JPMorgan Chase & Co. (JPM) came out in favor of position limits both on and off exchanges in a hearing before the Commodity Futures Trading Commission on Wednesday.

But the bank wants exemptions maintained for swap dealers that help commodity end users buy and sell derivatives to reduce their exposure to price fluctuations. JPMorgan's views closely matched those of Goldman Sachs Group Inc. (GS), which also had a representative at the hearing.

"It makes sense to impose position limits across all markets, both over-the-counter and exchange-based," said Blythe Masters, head of global commodities at JPMorgan, adding that "exemptions (should be) maintained for those who act as aggregators."

JPMorgan, Goldman Sachs and other financial institutions are known as aggregators, as they offer complex financial products tailored to individual companies' commodity needs, then trade in large volumes using standard derivatives on exchanges to mitigate their own risk.
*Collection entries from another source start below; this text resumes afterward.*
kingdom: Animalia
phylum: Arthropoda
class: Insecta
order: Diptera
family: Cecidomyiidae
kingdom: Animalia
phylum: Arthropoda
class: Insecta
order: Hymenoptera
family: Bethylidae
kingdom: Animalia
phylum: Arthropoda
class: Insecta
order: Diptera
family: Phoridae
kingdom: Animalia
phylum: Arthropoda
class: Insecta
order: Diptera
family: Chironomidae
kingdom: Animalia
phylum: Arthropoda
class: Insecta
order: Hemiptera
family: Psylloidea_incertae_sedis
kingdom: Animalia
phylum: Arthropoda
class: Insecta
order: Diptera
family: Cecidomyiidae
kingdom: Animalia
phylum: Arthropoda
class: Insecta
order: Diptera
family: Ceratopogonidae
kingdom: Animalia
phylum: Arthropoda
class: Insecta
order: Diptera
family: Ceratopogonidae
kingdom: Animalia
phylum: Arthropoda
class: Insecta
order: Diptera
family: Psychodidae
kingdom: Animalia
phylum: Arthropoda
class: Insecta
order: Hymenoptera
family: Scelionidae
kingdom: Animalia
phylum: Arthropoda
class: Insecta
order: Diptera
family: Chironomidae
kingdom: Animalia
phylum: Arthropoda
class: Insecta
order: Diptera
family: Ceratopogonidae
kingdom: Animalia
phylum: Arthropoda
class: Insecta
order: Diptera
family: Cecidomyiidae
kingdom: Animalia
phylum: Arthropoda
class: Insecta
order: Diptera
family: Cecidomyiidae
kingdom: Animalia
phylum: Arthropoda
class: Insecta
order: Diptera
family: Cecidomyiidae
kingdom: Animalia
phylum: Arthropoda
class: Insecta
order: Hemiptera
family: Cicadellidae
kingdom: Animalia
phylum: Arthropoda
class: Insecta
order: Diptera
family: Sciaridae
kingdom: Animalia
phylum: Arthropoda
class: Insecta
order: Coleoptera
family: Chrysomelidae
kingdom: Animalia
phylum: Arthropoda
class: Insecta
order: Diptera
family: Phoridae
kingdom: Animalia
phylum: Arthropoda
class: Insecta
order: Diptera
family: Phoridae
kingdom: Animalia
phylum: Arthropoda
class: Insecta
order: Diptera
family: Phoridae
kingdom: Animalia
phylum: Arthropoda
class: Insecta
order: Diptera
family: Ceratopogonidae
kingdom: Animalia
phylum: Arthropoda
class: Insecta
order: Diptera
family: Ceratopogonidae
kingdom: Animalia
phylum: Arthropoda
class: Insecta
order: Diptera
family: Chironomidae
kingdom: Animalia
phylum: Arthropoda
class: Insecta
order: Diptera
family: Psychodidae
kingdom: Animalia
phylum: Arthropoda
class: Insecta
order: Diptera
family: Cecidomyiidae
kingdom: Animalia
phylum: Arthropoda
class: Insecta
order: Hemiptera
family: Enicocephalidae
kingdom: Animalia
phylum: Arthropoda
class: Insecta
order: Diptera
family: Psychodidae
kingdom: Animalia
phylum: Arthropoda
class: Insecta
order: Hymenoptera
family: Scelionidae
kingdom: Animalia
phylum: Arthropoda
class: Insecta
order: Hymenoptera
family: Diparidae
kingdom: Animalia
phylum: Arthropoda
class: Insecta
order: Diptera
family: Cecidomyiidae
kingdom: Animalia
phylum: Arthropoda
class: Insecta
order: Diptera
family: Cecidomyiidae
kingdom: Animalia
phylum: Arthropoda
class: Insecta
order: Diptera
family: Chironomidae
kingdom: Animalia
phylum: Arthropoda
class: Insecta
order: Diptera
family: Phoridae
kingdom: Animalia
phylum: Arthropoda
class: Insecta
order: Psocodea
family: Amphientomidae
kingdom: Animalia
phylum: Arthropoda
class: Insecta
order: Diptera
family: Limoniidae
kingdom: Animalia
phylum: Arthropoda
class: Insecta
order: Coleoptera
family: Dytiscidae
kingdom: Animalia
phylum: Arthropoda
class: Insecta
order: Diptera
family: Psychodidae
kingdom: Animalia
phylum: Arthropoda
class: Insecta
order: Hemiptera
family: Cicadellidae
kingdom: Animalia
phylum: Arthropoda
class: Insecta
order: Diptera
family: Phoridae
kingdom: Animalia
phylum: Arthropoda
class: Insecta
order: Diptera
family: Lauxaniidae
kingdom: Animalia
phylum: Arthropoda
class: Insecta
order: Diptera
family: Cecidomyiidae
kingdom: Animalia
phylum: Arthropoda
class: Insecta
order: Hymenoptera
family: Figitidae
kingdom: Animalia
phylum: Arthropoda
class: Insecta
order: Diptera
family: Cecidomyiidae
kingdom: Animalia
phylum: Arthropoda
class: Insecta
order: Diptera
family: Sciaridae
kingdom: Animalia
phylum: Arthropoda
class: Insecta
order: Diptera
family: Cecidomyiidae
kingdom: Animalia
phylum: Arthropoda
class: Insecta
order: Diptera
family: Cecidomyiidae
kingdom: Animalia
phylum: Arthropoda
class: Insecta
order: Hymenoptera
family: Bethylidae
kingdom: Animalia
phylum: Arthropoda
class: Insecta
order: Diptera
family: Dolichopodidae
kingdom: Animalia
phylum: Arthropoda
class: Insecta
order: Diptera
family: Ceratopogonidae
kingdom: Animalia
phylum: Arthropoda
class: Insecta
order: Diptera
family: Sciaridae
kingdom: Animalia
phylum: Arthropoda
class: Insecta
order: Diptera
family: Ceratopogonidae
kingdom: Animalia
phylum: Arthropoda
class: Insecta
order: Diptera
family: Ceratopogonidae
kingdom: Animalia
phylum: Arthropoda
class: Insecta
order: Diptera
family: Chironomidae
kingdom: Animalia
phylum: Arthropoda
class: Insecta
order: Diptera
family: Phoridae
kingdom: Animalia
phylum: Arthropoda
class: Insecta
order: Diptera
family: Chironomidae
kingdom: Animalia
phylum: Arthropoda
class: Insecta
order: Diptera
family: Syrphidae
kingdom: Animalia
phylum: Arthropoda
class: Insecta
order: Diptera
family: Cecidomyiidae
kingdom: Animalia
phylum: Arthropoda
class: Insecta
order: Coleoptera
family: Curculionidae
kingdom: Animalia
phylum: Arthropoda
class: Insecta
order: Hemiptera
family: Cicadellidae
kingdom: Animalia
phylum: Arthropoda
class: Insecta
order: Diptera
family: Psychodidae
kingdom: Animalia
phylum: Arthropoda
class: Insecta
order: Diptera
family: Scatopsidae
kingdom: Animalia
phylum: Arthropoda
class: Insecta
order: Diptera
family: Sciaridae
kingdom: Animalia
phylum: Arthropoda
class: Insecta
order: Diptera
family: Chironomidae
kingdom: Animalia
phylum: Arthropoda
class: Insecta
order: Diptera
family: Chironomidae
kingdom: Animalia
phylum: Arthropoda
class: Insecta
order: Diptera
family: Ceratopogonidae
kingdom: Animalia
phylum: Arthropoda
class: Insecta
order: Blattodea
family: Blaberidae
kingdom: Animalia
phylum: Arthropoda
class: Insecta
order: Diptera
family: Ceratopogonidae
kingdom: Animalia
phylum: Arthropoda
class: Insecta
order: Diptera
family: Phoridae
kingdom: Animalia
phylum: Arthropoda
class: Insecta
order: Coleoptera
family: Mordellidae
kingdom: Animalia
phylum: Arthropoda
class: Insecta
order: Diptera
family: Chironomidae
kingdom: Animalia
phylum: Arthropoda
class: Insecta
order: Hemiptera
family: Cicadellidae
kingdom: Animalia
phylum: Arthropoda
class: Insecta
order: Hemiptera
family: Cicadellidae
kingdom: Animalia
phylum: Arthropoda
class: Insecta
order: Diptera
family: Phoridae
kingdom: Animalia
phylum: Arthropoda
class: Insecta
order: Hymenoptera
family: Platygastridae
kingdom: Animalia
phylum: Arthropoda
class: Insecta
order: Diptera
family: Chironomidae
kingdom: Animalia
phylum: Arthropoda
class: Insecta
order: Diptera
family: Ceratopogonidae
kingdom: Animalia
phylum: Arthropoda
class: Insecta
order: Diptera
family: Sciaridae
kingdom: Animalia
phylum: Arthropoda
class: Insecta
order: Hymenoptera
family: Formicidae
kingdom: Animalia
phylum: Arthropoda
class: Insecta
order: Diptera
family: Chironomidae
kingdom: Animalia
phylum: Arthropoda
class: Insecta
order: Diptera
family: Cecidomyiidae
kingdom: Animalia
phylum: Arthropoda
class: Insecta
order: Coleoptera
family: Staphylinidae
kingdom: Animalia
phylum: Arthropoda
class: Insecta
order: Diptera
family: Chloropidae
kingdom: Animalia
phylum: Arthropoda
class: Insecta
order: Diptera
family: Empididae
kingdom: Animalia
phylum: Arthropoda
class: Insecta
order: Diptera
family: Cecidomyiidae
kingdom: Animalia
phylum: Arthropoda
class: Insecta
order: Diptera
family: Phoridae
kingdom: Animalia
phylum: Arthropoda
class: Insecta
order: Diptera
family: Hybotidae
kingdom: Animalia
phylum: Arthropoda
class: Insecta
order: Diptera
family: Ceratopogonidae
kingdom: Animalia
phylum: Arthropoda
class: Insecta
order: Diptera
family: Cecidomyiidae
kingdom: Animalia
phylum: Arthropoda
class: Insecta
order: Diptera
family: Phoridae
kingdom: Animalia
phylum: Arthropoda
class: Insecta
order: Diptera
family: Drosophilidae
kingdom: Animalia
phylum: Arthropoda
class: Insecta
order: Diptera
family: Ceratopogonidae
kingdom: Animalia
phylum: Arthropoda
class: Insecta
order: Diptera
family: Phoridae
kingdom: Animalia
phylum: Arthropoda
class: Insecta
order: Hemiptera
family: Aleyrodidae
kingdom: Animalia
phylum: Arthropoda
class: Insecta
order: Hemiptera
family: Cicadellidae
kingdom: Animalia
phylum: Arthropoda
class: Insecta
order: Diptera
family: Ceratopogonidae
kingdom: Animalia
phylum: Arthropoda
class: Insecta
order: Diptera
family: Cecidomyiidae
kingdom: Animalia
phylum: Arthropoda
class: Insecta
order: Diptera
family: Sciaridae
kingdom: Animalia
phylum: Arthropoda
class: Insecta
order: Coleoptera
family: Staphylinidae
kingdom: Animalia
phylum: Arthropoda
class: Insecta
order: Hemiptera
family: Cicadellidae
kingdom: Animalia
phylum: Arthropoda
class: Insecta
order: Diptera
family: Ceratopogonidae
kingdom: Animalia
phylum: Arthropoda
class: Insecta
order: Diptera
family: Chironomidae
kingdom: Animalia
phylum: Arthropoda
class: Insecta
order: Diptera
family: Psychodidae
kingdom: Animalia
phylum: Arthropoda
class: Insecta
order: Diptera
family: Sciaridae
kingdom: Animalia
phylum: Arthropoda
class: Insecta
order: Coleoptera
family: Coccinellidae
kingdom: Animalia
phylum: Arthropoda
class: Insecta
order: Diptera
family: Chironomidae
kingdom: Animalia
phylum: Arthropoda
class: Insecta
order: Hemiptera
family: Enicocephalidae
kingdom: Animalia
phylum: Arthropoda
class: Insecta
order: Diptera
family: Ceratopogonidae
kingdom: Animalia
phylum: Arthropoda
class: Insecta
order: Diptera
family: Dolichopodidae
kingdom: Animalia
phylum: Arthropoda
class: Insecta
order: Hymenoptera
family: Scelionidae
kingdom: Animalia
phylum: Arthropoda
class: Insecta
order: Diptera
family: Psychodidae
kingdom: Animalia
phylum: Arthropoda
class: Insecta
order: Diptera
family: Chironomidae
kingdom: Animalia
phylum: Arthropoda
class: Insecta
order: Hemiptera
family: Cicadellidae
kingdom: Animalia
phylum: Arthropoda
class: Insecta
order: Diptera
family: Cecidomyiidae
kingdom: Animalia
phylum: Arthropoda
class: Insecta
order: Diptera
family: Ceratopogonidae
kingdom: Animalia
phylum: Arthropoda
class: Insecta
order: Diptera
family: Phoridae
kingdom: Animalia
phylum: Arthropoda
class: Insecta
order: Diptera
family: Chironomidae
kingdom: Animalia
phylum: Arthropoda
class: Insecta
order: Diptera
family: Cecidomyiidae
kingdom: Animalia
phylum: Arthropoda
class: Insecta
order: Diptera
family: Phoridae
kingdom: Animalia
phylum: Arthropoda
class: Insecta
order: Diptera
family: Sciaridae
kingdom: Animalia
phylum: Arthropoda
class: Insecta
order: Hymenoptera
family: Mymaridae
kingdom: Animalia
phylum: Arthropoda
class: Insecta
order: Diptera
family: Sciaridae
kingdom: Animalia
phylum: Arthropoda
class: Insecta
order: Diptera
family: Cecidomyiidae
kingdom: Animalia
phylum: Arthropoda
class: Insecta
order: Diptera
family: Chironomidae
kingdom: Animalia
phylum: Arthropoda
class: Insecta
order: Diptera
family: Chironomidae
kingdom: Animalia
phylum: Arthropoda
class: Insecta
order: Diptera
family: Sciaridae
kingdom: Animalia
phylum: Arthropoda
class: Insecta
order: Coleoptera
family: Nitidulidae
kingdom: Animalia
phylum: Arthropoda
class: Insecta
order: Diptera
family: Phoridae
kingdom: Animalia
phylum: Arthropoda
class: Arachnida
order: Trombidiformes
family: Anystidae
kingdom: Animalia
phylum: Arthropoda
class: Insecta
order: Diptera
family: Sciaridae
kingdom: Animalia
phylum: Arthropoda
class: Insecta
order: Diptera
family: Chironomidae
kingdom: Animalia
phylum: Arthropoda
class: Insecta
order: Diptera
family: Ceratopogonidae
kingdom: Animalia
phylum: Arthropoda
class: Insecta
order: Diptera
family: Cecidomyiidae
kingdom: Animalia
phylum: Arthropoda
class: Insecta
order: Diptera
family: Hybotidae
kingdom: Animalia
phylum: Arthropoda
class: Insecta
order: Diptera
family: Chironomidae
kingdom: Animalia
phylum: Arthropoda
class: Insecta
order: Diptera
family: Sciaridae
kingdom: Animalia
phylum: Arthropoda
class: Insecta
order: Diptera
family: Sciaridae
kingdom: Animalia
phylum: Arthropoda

The banks also facilitate trades for index funds, which buy a basket of commodity futures on behalf of individual investors.

The increasing role of swap dealers and their index fund clients has been tied by some lawmakers and regulators to last year's oil price spike, which saw crude futures rise above $145 a barrel in July before crashing down to just over $30 a barrel by the end of the year.

On Wednesday, CFTC Chairman Gary Gensler said he backed position limits as a means to limit speculative trading, though he acknowledged that the mechanism for setting limits, and who should be required to follow them, must still be worked out.

"No longer must we debate the issue of whether or not to set position limits," Gensler said during opening remarks before Masters spoke. "There are three important questions that do remain: who should set position limits? Who should be exempted from position limits? And at what level should position limits be set?"